PROVIDED MATERIAL below:

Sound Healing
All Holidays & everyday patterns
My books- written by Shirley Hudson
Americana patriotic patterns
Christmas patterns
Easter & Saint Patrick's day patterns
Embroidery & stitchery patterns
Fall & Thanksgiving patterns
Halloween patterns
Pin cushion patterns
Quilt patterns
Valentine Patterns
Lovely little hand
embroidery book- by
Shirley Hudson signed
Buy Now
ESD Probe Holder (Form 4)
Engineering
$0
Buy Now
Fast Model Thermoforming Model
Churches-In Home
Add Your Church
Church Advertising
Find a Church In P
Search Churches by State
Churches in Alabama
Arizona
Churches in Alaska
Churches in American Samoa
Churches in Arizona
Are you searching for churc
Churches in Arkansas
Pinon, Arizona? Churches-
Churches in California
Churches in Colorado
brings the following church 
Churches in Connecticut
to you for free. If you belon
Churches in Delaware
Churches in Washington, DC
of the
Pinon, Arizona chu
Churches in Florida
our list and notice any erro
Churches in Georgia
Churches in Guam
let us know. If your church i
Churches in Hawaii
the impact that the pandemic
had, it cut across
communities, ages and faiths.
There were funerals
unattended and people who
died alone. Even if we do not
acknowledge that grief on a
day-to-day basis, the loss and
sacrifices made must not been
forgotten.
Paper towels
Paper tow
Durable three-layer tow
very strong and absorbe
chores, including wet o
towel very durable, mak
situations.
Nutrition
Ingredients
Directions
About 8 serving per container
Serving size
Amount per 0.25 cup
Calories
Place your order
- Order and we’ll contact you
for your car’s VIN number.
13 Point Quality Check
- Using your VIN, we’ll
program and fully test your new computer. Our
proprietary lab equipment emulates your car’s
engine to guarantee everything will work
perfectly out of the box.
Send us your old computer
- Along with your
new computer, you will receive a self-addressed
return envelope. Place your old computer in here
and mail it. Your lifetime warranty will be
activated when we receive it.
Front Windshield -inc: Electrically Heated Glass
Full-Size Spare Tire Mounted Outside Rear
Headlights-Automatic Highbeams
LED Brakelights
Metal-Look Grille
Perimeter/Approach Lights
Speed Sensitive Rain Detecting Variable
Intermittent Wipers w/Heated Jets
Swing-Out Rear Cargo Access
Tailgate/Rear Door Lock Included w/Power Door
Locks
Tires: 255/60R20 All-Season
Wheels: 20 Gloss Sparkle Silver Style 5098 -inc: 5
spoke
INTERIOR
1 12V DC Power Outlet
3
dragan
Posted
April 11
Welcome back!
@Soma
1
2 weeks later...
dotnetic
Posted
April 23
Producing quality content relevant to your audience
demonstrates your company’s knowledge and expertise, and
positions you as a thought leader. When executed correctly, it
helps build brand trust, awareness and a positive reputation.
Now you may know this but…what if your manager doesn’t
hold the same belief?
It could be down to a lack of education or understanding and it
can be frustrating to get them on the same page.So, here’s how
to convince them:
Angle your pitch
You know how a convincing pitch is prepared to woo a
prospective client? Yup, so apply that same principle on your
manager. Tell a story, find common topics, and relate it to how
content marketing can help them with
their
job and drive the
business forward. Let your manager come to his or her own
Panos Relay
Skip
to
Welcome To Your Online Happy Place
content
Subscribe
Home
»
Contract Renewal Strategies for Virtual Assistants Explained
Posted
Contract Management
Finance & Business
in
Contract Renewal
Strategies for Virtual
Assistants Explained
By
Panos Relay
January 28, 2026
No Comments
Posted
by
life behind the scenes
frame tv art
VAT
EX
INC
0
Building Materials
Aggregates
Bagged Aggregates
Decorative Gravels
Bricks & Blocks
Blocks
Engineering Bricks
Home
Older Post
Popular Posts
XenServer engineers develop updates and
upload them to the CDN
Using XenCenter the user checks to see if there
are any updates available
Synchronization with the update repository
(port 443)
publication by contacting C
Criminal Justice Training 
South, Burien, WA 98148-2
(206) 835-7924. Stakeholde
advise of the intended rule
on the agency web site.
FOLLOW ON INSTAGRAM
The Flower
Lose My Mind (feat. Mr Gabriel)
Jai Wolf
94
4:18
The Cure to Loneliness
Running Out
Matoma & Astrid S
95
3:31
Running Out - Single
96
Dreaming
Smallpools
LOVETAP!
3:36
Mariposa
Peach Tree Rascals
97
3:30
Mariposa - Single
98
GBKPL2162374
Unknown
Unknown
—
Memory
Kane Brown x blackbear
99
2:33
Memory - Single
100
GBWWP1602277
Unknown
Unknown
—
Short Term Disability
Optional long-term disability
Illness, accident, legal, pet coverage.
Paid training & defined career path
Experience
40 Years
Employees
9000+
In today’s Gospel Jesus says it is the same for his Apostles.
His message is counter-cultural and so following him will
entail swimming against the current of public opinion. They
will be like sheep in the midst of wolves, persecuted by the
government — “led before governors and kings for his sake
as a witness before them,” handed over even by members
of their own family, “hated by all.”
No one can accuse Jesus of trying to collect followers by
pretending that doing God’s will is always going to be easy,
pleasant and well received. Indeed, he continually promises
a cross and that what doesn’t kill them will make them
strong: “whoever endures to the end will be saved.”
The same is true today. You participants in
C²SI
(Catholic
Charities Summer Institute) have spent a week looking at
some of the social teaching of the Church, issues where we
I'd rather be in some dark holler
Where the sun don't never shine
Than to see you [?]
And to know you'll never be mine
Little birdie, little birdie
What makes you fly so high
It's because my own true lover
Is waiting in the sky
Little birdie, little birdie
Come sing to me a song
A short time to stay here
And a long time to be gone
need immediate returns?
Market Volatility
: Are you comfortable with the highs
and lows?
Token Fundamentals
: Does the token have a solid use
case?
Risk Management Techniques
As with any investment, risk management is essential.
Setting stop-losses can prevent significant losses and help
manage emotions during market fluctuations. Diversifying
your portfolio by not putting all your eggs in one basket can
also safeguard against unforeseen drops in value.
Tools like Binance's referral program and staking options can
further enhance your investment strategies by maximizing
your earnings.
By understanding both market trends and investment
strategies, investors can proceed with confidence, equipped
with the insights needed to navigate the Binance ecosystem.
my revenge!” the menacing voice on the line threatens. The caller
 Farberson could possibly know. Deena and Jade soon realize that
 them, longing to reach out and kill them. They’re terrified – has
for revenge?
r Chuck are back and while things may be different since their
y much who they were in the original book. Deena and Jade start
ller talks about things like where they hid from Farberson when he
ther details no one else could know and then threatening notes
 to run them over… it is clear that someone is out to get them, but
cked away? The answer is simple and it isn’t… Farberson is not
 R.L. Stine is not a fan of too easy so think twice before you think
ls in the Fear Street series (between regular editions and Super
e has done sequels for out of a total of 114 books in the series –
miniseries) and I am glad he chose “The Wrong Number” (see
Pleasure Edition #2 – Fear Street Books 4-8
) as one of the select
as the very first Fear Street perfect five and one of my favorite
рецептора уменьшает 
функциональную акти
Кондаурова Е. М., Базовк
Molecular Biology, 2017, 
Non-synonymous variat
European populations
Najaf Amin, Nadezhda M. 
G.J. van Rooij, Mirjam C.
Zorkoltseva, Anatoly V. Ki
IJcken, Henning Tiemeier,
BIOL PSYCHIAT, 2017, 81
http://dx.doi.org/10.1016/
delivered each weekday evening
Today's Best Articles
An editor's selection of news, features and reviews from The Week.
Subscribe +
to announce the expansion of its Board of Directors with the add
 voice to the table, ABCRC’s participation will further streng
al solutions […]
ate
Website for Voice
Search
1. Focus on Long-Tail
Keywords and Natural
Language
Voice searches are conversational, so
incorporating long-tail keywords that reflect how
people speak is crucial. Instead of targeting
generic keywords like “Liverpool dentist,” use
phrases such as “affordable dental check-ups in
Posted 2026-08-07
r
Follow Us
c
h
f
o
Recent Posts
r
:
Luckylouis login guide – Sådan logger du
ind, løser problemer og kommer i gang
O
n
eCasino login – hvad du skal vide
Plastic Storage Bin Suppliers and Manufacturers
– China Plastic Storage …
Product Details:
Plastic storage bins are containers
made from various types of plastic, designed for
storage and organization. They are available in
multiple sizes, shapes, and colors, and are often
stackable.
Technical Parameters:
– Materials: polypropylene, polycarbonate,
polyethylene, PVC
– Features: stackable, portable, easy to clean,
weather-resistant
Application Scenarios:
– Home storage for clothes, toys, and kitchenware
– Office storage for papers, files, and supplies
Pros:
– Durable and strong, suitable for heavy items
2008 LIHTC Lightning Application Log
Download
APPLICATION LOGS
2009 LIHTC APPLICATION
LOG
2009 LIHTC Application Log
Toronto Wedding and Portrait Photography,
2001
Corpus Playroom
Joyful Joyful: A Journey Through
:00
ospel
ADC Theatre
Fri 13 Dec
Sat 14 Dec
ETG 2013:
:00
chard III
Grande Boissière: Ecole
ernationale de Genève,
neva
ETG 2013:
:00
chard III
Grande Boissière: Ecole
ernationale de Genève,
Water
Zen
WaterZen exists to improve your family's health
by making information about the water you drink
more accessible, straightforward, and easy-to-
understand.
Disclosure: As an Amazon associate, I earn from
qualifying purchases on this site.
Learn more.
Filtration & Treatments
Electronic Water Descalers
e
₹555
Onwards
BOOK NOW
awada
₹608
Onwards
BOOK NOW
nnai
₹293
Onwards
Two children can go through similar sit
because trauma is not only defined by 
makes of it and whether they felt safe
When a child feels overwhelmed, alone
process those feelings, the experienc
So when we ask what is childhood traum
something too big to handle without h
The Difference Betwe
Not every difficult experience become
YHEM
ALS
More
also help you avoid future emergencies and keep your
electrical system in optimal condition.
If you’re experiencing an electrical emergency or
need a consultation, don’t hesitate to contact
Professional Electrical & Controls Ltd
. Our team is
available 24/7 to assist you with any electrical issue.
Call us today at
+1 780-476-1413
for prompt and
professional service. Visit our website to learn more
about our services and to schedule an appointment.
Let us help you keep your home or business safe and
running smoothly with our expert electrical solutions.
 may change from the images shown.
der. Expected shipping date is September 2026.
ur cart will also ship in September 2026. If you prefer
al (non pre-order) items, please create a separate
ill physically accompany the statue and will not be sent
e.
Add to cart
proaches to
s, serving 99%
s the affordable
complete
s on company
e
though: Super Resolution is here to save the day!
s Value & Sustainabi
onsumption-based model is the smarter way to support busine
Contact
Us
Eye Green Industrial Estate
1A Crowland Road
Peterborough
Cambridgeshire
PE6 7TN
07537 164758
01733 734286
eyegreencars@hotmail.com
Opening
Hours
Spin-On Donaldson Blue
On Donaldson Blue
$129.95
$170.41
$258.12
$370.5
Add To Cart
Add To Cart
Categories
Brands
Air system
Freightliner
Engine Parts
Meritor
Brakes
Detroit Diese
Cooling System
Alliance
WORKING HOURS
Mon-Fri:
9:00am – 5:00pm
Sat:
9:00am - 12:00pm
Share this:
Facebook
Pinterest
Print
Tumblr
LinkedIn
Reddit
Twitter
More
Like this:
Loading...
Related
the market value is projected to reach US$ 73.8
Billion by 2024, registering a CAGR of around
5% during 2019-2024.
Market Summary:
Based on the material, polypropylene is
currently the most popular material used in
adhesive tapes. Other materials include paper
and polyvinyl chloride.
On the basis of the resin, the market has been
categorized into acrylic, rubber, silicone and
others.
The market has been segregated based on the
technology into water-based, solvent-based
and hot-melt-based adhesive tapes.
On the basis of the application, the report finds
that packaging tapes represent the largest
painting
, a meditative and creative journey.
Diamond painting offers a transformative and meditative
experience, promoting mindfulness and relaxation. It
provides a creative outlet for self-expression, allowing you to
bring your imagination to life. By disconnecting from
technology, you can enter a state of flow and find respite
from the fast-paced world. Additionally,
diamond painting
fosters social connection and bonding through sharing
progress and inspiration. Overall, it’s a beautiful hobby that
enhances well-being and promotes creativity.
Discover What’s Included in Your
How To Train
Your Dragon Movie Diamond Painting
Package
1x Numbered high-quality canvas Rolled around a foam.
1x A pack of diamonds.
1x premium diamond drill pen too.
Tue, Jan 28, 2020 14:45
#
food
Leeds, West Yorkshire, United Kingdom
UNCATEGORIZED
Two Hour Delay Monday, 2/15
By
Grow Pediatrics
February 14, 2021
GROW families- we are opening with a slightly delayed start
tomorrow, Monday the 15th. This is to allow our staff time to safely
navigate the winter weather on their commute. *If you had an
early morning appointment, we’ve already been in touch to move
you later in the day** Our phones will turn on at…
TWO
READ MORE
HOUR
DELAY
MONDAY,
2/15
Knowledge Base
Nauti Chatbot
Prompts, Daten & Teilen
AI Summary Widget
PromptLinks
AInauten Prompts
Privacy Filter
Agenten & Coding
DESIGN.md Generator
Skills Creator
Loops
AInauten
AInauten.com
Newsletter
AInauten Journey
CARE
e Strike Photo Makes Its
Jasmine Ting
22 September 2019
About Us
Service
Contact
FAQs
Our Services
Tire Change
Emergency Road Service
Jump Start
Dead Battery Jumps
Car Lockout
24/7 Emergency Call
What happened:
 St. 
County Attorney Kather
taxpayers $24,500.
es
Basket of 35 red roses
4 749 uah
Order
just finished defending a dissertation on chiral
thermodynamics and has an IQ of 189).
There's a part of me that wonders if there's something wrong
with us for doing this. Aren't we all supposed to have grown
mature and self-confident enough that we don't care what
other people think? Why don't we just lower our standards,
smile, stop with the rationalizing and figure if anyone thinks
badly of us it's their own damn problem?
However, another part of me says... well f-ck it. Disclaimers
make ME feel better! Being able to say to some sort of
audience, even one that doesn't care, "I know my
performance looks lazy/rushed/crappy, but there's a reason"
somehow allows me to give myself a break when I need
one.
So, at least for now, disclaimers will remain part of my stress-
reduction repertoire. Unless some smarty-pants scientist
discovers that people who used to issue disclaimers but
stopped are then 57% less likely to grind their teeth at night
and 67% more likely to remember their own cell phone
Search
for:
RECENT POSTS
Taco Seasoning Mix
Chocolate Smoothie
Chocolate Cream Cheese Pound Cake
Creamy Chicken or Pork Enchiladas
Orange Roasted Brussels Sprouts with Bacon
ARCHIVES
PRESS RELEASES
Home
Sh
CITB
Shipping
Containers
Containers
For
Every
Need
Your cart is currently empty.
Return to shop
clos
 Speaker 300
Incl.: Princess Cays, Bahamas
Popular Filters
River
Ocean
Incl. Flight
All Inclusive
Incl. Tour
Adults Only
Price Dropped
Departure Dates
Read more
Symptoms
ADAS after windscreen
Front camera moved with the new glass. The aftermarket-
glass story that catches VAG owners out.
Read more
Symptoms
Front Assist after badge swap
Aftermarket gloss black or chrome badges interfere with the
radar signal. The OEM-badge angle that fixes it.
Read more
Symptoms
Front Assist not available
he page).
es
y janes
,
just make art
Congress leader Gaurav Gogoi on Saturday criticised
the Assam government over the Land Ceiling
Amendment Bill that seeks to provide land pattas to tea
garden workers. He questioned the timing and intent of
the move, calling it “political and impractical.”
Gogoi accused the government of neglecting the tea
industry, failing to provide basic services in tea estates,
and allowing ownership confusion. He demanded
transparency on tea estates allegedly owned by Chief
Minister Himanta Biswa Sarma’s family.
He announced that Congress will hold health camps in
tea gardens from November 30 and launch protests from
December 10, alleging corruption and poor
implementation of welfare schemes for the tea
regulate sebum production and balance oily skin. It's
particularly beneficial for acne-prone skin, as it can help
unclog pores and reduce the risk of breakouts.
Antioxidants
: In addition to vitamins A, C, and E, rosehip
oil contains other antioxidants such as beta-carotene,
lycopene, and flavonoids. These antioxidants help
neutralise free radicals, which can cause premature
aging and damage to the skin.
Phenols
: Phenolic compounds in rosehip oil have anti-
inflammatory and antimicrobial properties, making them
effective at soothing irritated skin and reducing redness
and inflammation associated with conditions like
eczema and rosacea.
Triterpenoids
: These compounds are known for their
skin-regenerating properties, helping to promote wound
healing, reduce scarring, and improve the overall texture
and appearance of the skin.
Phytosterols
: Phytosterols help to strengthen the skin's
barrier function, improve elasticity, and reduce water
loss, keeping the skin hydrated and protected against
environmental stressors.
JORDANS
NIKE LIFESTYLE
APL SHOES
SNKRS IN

End of PROVIDED MATERIAL.

Reproduce the rows verbatim from the very first line through the line containing "return envelope. Place", including both of those lines.

* EXERCISE OUTPUT:
Sound Healing
All Holidays & everyday patterns
My books- written by Shirley Hudson
Americana patriotic patterns
Christmas patterns
Easter & Saint Patrick's day patterns
Embroidery & stitchery patterns
Fall & Thanksgiving patterns
Halloween patterns
Pin cushion patterns
Quilt patterns
Valentine Patterns
Lovely little hand
embroidery book- by
Shirley Hudson signed
Buy Now
ESD Probe Holder (Form 4)
Engineering
$0
Buy Now
Fast Model Thermoforming Model
Churches-In Home
Add Your Church
Church Advertising
Find a Church In P
Search Churches by State
Churches in Alabama
Arizona
Churches in Alaska
Churches in American Samoa
Churches in Arizona
Are you searching for churc
Churches in Arkansas
Pinon, Arizona? Churches-
Churches in California
Churches in Colorado
brings the following church 
Churches in Connecticut
to you for free. If you belon
Churches in Delaware
Churches in Washington, DC
of the
Pinon, Arizona chu
Churches in Florida
our list and notice any erro
Churches in Georgia
Churches in Guam
let us know. If your church i
Churches in Hawaii
the impact that the pandemic
had, it cut across
communities, ages and faiths.
There were funerals
unattended and people who
died alone. Even if we do not
acknowledge that grief on a
day-to-day basis, the loss and
sacrifices made must not been
forgotten.
Paper towels
Paper tow
Durable three-layer tow
very strong and absorbe
chores, including wet o
towel very durable, mak
situations.
Nutrition
Ingredients
Directions
About 8 serving per container
Serving size
Amount per 0.25 cup
Calories
Place your order
- Order and we’ll contact you
for your car’s VIN number.
13 Point Quality Check
- Using your VIN, we’ll
program and fully test your new computer. Our
proprietary lab equipment emulates your car’s
engine to guarantee everything will work
perfectly out of the box.
Send us your old computer
- Along with your
new computer, you will receive a self-addressed
return envelope. Place your old computer in here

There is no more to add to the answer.